The group of incompletely differentiated (unclassified) sex cord/gonadal stromal tumors includes rare cases with predominant spindle cell morphology. We report a rare case of a "pure" spindle cell tumor of the testis with morphological and immunohistochemical features consistent with the diagnosis of "incompletely differentiated sex cord/gonadal stromal tumor". Given the spindle cell morphology, the differential diagnosis with other benign and malignant spindle cell lesions is discussed. The concurrent presence of some morphological and immunohistochemical features of both Leydig and granulosa cell lines in the tumor suggests its origin from a stromal stem cell, possibly capable of dual differentiation, but with an arrest of maturation at an early phase of differentiation.

Sex cord-stromal tumors of the testis with entrapped germ cells: a lesion mimicking unclassified mixed germ cell sex cord-stromal tumors. Am J Surg Pathol.2000 Apr;24(4):535-42.

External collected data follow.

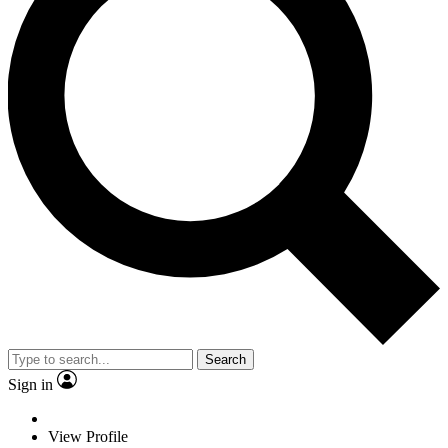
Search
Sign in
View Profile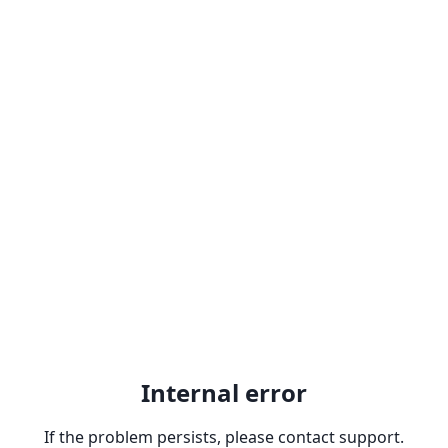
Internal error
If the problem persists, please contact support.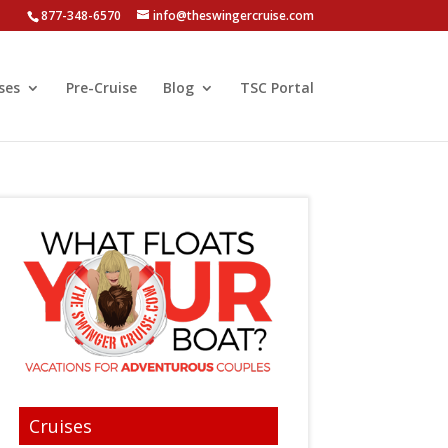
877-348-6570
info@theswingercruise.com
ses
Pre-Cruise
Blog
TSC Portal
Cruises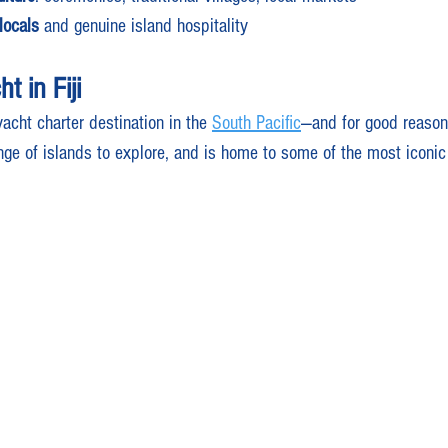
locals
 and genuine island hospitality
t in Fiji
yacht charter destination in the 
South Pacific
—and for good reason.
nge of islands to explore, and is home to some of the most iconic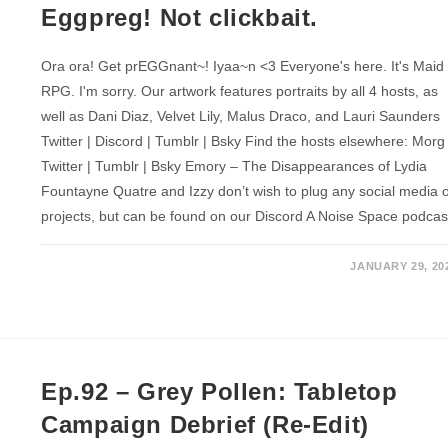
Eggpreg! Not clickbait.
Ora ora! Get prEGGnant~! Iyaa~n <3 Everyone's here. It's Maid
RPG. I'm sorry. Our artwork features portraits by all 4 hosts, as
well as Dani Diaz, Velvet Lily, Malus Draco, and Lauri Saunders
Twitter | Discord | Tumblr | Bsky Find the hosts elsewhere: Morg
Twitter | Tumblr | Bsky Emory – The Disappearances of Lydia
Fountayne Quatre and Izzy don’t wish to plug any social media 
projects, but can be found on our Discord A Noise Space podcas
JANUARY 29, 20
Ep.92 – Grey Pollen: Tabletop
Campaign Debrief (Re-Edit)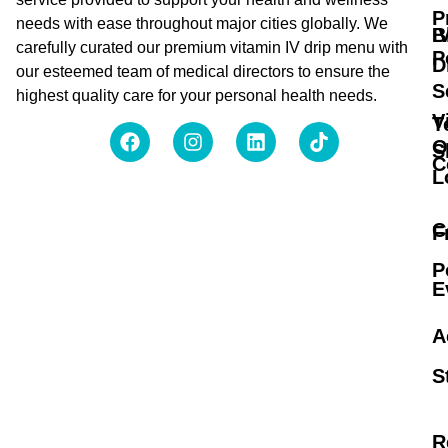
P
needs with ease throughout major cities globally. We
B
I
carefully curated our premium vitamin IV drip menu with
P
D
our esteemed team of medical directors to ensure the
S
highest quality care for your personal health needs.
V
T
O
S
C
L
C
F
P
E
A
S
R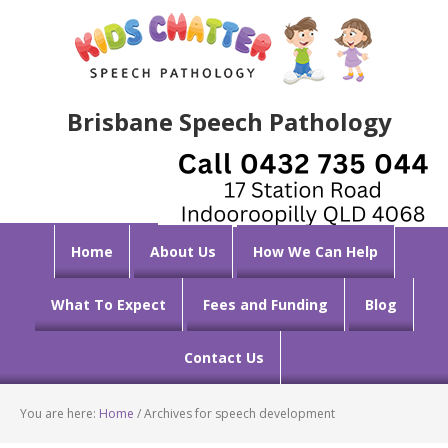
Brisbane Speech Pathology
Home
About Us
How We Can Help
What To Expect
Fees and Funding
Blog
Contact Us
You are here:
Home
/
Archives for speech development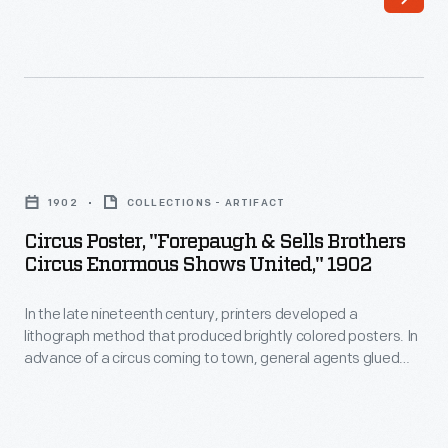
lithograph
method
that
produced
brightly
Circus
colored
Poster,
posters.
1902
COLLECTIONS - ARTIFACT
"Forepaugh
In
Circus Poster, "Forepaugh & Sells Brothers
&
Circus Enormous Shows United," 1902
advance
Sells
of
In the late nineteenth century, printers developed a
Brothers
a
lithograph method that produced brightly colored posters. In
Circus
advance of a circus coming to town, general agents glued
circus
Enormous
these eye-catching generic posters to building walls, fences,
coming
and in window displays. To announce when and where the
Shows
performances would happen, local printers sometimes
to
United,"
provided letterpress paper date strips to paste onto the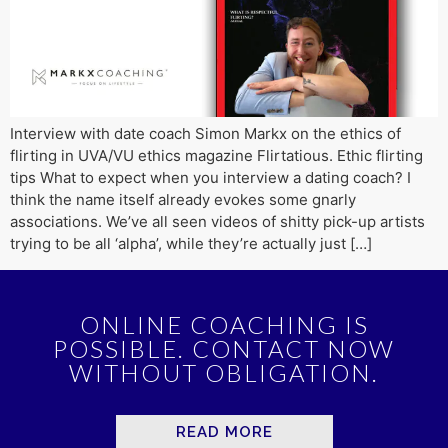
Interview with date coach Simon Markx on the ethics of
flirting in UVA/VU ethics magazine Flirtatious. Ethic flirting
tips What to expect when you interview a dating coach? I
think the name itself already evokes some gnarly
associations. We’ve all seen videos of shitty pick-up artists
trying to be all ‘alpha’, while they’re actually just […]
ONLINE COACHING IS
POSSIBLE. CONTACT NOW
WITHOUT OBLIGATION.
READ MORE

The authors describe 10 sex cord-stromal tumors of the testis that incorporated germ cells, thereby mimicking the unclassified type of mixed germ cell sex cord-stromal tumor (MGCSCST). These neoplasms occurred in patients from 3 to 48 years old (mean age, 26 years) who presented with testicular masses. On microscopic examination, nine tumors had a combination of tubular and cord-like arrangements of sex cord cells with transition to spindle-shaped tumor cells. They were diagnosed as either unclassified sex cord-stromal tumors (n = 5) or Sertoli-stromal cell tumors (n = 4). One tumor was a pure Sertoli cell tumor. The admixed germ cells were usually at the periphery and in clusters, but occasionally were in the center or more diffuse. In nine patients the germ cells resembled spermatogonia, having round nuclei with uniform, dusty chromatin and inconspicuous or small nucleoli. None of these cells stained with a variety of markers used for neoplastic germ cells, and in one case in which the non-neoplastic Sertoli cells were strongly reactive for inhibin but the neoplastic Sertoli cells were not, all the germ cells within the tumor occurred adjacent to inhibin-positive Sertoli cells. With static cytophotometry, a diploid deoxyribonucleic acid content was found in these germ cells in the two investigated cases. In one case the germ cells had the morphologic appearance of seminoma cells and they stained positively for the markers of neoplastic germ cells. This case was interpreted as a "collision" tumor between a Sertoli cell tumor and a seminoma. The authors conclude that sex cord-stromal tumors with entrapped germ cells of the testis are more common than unclassified MGCSCSTs--a bona fide testicular example of which has not been seen by any of the authors.